◆ **What is needed**: Beginning with the line that holds "2043 Activity Class: Discretionary |" in the data below, give again every line through the one that holds "2035 Activity Class: Discretionary |", exactly as written.

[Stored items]
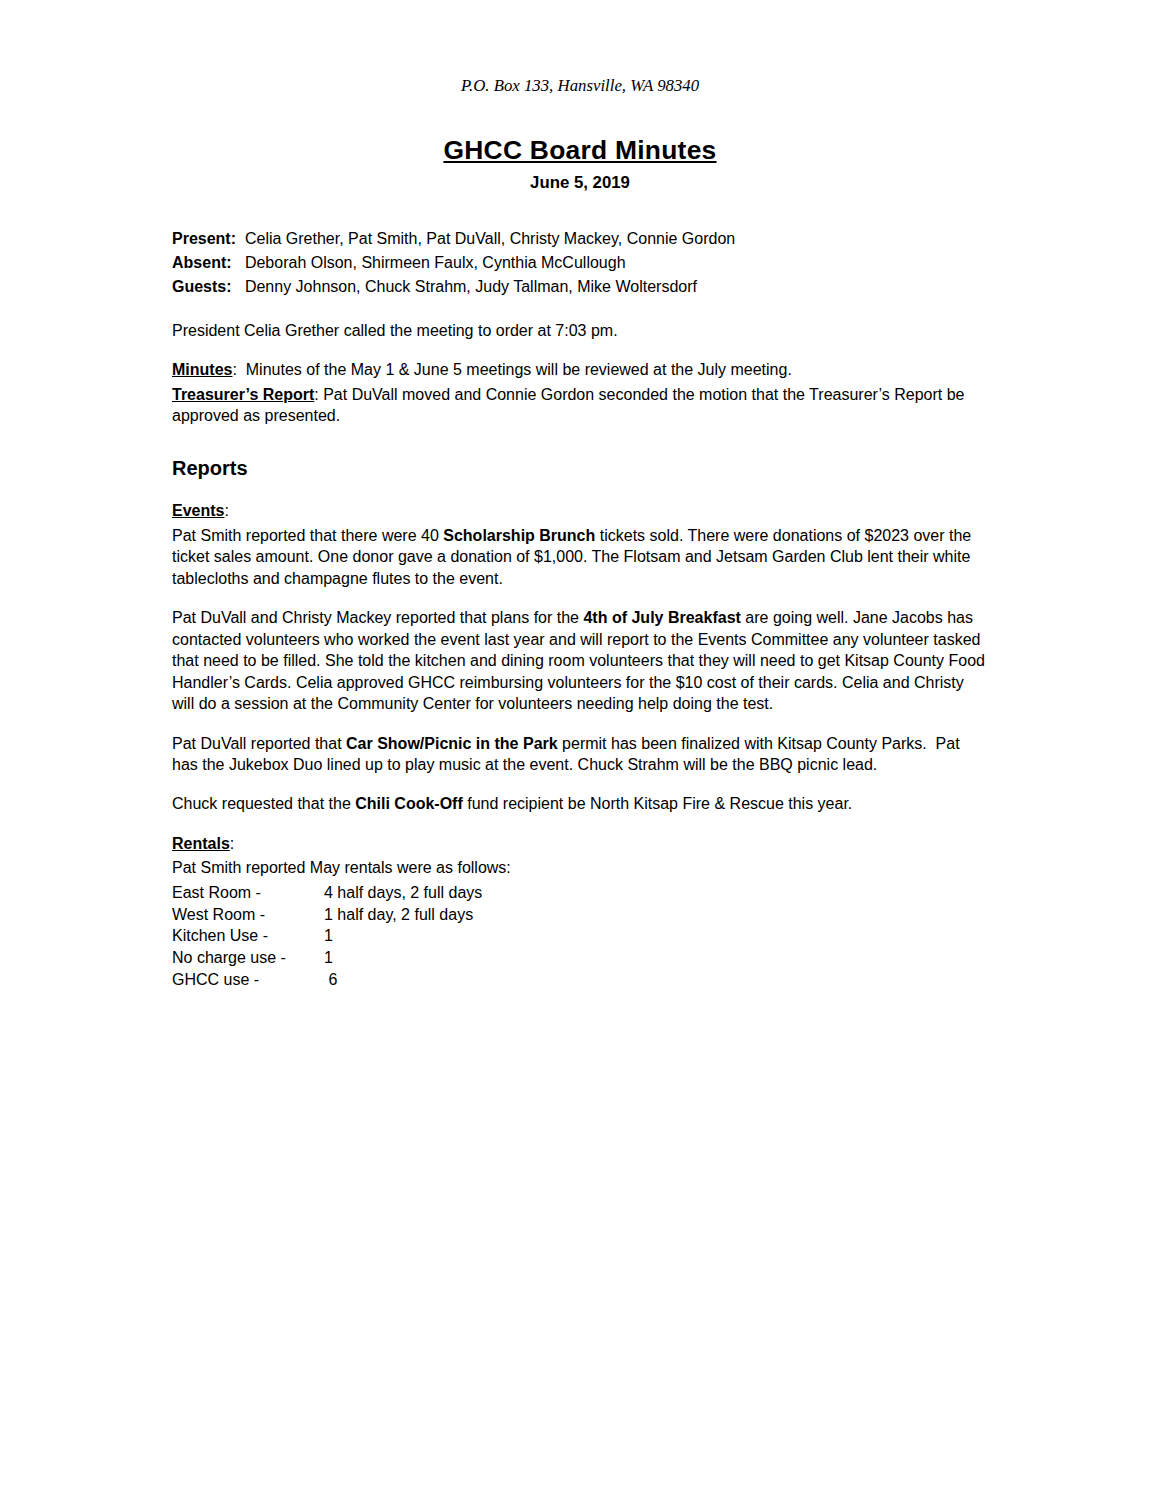P.O. Box 133, Hansville, WA 98340
GHCC Board Minutes
June 5, 2019
Present: Celia Grether, Pat Smith, Pat DuVall, Christy Mackey, Connie Gordon
Absent: Deborah Olson, Shirmeen Faulx, Cynthia McCullough
Guests: Denny Johnson, Chuck Strahm, Judy Tallman, Mike Woltersdorf
President Celia Grether called the meeting to order at 7:03 pm.
Minutes: Minutes of the May 1 & June 5 meetings will be reviewed at the July meeting.
Treasurer’s Report: Pat DuVall moved and Connie Gordon seconded the motion that the Treasurer’s Report be approved as presented.
Reports
Events:
Pat Smith reported that there were 40 Scholarship Brunch tickets sold. There were donations of $2023 over the ticket sales amount. One donor gave a donation of $1,000. The Flotsam and Jetsam Garden Club lent their white tablecloths and champagne flutes to the event.
Pat DuVall and Christy Mackey reported that plans for the 4th of July Breakfast are going well. Jane Jacobs has contacted volunteers who worked the event last year and will report to the Events Committee any volunteer tasked that need to be filled. She told the kitchen and dining room volunteers that they will need to get Kitsap County Food Handler’s Cards. Celia approved GHCC reimbursing volunteers for the $10 cost of their cards. Celia and Christy will do a session at the Community Center for volunteers needing help doing the test.
Pat DuVall reported that Car Show/Picnic in the Park permit has been finalized with Kitsap County Parks. Pat has the Jukebox Duo lined up to play music at the event. Chuck Strahm will be the BBQ picnic lead.
Chuck requested that the Chili Cook-Off fund recipient be North Kitsap Fire & Rescue this year.
Rentals:
Pat Smith reported May rentals were as follows:
East Room -4 half days, 2 full days
West Room -1 half day, 2 full days
Kitchen Use -1
No charge use -1
GHCC use - 6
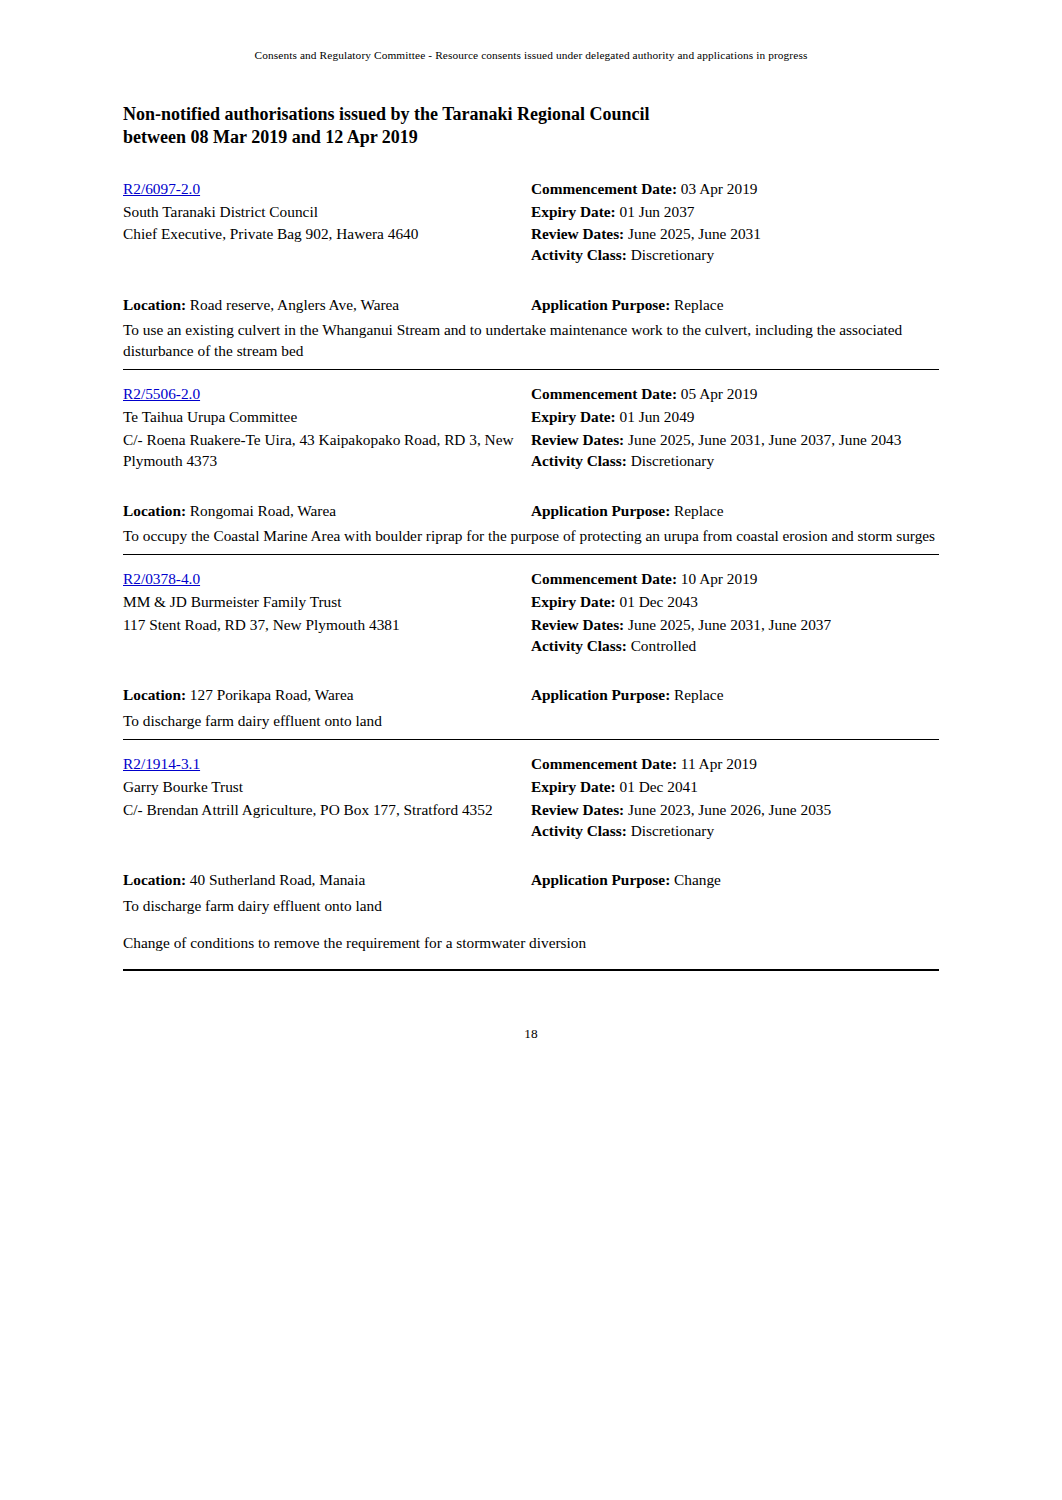Consents and Regulatory Committee - Resource consents issued under delegated authority and applications in progress
Non-notified authorisations issued by the Taranaki Regional Council
between 08 Mar 2019 and 12 Apr 2019
| R2/6097-2.0 | Commencement Date: 03 Apr 2019 |
| South Taranaki District Council | Expiry Date: 01 Jun 2037 |
| Chief Executive, Private Bag 902, Hawera 4640 | Review Dates: June 2025, June 2031 Activity Class: Discretionary |
| Location: Road reserve, Anglers Ave, Warea | Application Purpose: Replace |
To use an existing culvert in the Whanganui Stream and to undertake maintenance work to the culvert, including the associated disturbance of the stream bed
| R2/5506-2.0 | Commencement Date: 05 Apr 2019 |
| Te Taihua Urupa Committee | Expiry Date: 01 Jun 2049 |
| C/- Roena Ruakere-Te Uira, 43 Kaipakopako Road, RD 3, New Plymouth 4373 | Review Dates: June 2025, June 2031, June 2037, June 2043 Activity Class: Discretionary |
| Location: Rongomai Road, Warea | Application Purpose: Replace |
To occupy the Coastal Marine Area with boulder riprap for the purpose of protecting an urupa from coastal erosion and storm surges
| R2/0378-4.0 | Commencement Date: 10 Apr 2019 |
| MM & JD Burmeister Family Trust | Expiry Date: 01 Dec 2043 |
| 117 Stent Road, RD 37, New Plymouth 4381 | Review Dates: June 2025, June 2031, June 2037 Activity Class: Controlled |
| Location: 127 Porikapa Road, Warea | Application Purpose: Replace |
To discharge farm dairy effluent onto land
| R2/1914-3.1 | Commencement Date: 11 Apr 2019 |
| Garry Bourke Trust | Expiry Date: 01 Dec 2041 |
| C/- Brendan Attrill Agriculture, PO Box 177, Stratford 4352 | Review Dates: June 2023, June 2026, June 2035 Activity Class: Discretionary |
| Location: 40 Sutherland Road, Manaia | Application Purpose: Change |
To discharge farm dairy effluent onto land
Change of conditions to remove the requirement for a stormwater diversion
18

◆ **Answer box**:
| C/- Roena Ruakere-Te Uira, 43 Kaipakopako Road, RD 3, New Plymouth 4373 | Review Dates: June 2025, June 2031, June 2037, June 2043 Activity Class: Discretionary |
| Location: Rongomai Road, Warea | Application Purpose: Replace |
To occupy the Coastal Marine Area with boulder riprap for the purpose of protecting an urupa from coastal erosion and storm surges
| R2/0378-4.0 | Commencement Date: 10 Apr 2019 |
| MM & JD Burmeister Family Trust | Expiry Date: 01 Dec 2043 |
| 117 Stent Road, RD 37, New Plymouth 4381 | Review Dates: June 2025, June 2031, June 2037 Activity Class: Controlled |
| Location: 127 Porikapa Road, Warea | Application Purpose: Replace |
To discharge farm dairy effluent onto land
| R2/1914-3.1 | Commencement Date: 11 Apr 2019 |
| Garry Bourke Trust | Expiry Date: 01 Dec 2041 |
| C/- Brendan Attrill Agriculture, PO Box 177, Stratford 4352 | Review Dates: June 2023, June 2026, June 2035 Activity Class: Discretionary |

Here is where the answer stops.